Lately, you’ve started to suspect that you aren’t as nice as you think you are. In high school, you were voted Most Likely to Lend a Helping Hand. But Nice has started to feel more and more like a mask you wear because it’s expected of you.

You feel it now as you listen to her speak. You’ve skated to the penalty box and wobbled your way onto the bench, and now you and the girl sit side by side watching the other skaters zip by.

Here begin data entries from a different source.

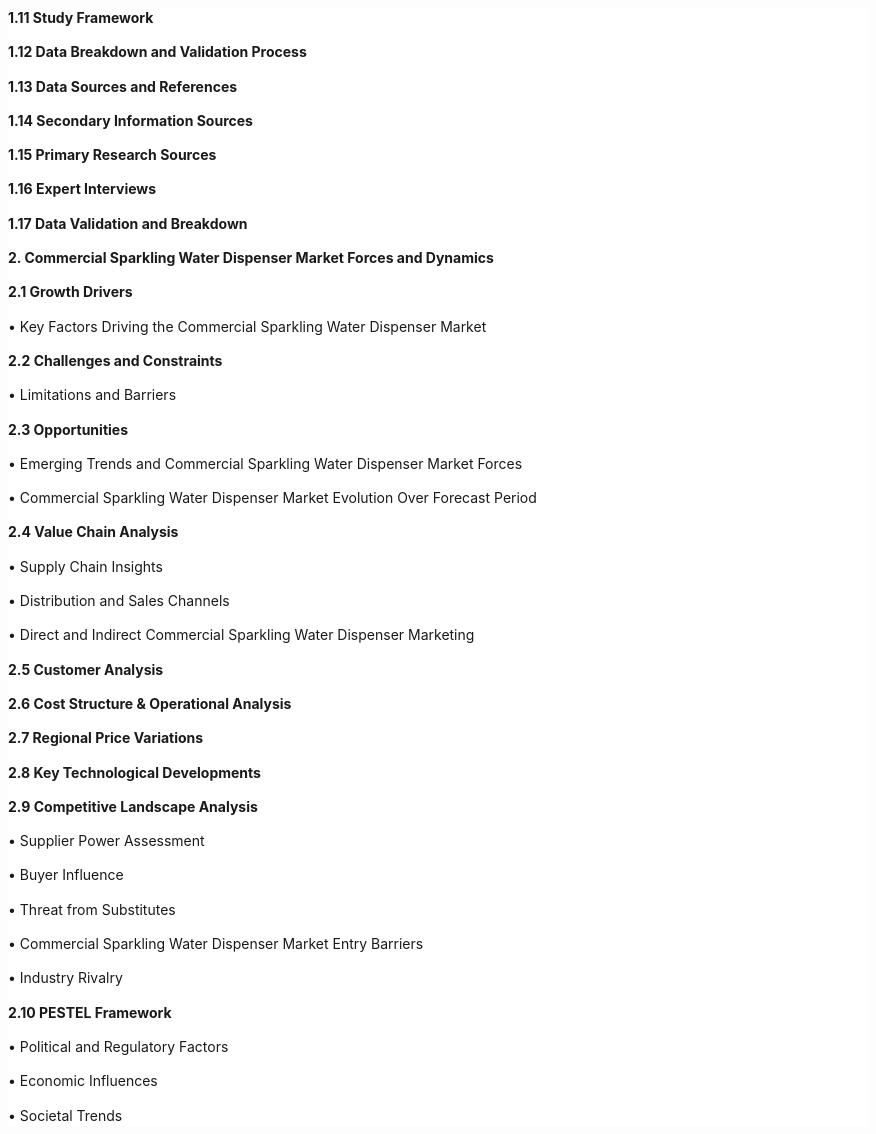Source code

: <strong>1.11 Study Framework</strong>

<strong>1.12 Data Breakdown and Validation Process</strong>

<strong>1.13 Data Sources and References</strong>

<strong>1.14 Secondary Information Sources</strong>

<strong>1.15 Primary Research Sources</strong>

<strong>1.16 Expert Interviews</strong>

<strong>1.17 Data Validation and Breakdown</strong>

<strong>2. Commercial Sparkling Water Dispenser Market Forces and Dynamics</strong>

<strong>2.1 Growth Drivers</strong>

• Key Factors Driving the Commercial Sparkling Water Dispenser Market

<strong>2.2 Challenges and Constraints</strong>

• Limitations and Barriers

<strong>2.3 Opportunities</strong>

• Emerging Trends and Commercial Sparkling Water Dispenser Market Forces

• Commercial Sparkling Water Dispenser Market Evolution Over Forecast Period

<strong>2.4 Value Chain Analysis</strong>

• Supply Chain Insights

• Distribution and Sales Channels

• Direct and Indirect Commercial Sparkling Water Dispenser Marketing

<strong>2.5 Customer Analysis</strong>

<strong>2.6 Cost Structure & Operational Analysis</strong>

<strong>2.7 Regional Price Variations</strong>

<strong>2.8 Key Technological Developments</strong>

<strong>2.9 Competitive Landscape Analysis</strong>

• Supplier Power Assessment

• Buyer Influence

• Threat from Substitutes

• Commercial Sparkling Water Dispenser Market Entry Barriers

• Industry Rivalry

<strong>2.10 PESTEL Framework</strong>

• Political and Regulatory Factors

• Economic Influences

• Societal Trends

They barely look at you as they pass, they’re so intent on their own experiences, the cold and their aching ankles and the threat of falling.

She tells you that the bison part of her makes her aggressive. She’s flirting with you now, her hand on your leg. She says that bison in heat can be unpredictable, reckless. But instead of being turned on, you are imagining leaving the ice skating rink, putting her in the passenger seat of your car and driving north, out of the Sonoran desert, driving until you reach the great plains.

Bison—this memory from third grade history class bobs to the surface of your mind—were driven to near extinction by humans and disease. But the bison survived. They roamed again. You wonder if there’s part of you that is the hunter, like there’s part of her is the bison. You wonder if you were to face her in the plains, you with your fists and her with the thick slab of her forehead, who would survive. You wonder if you, a man, could survive a creature that survived extinction.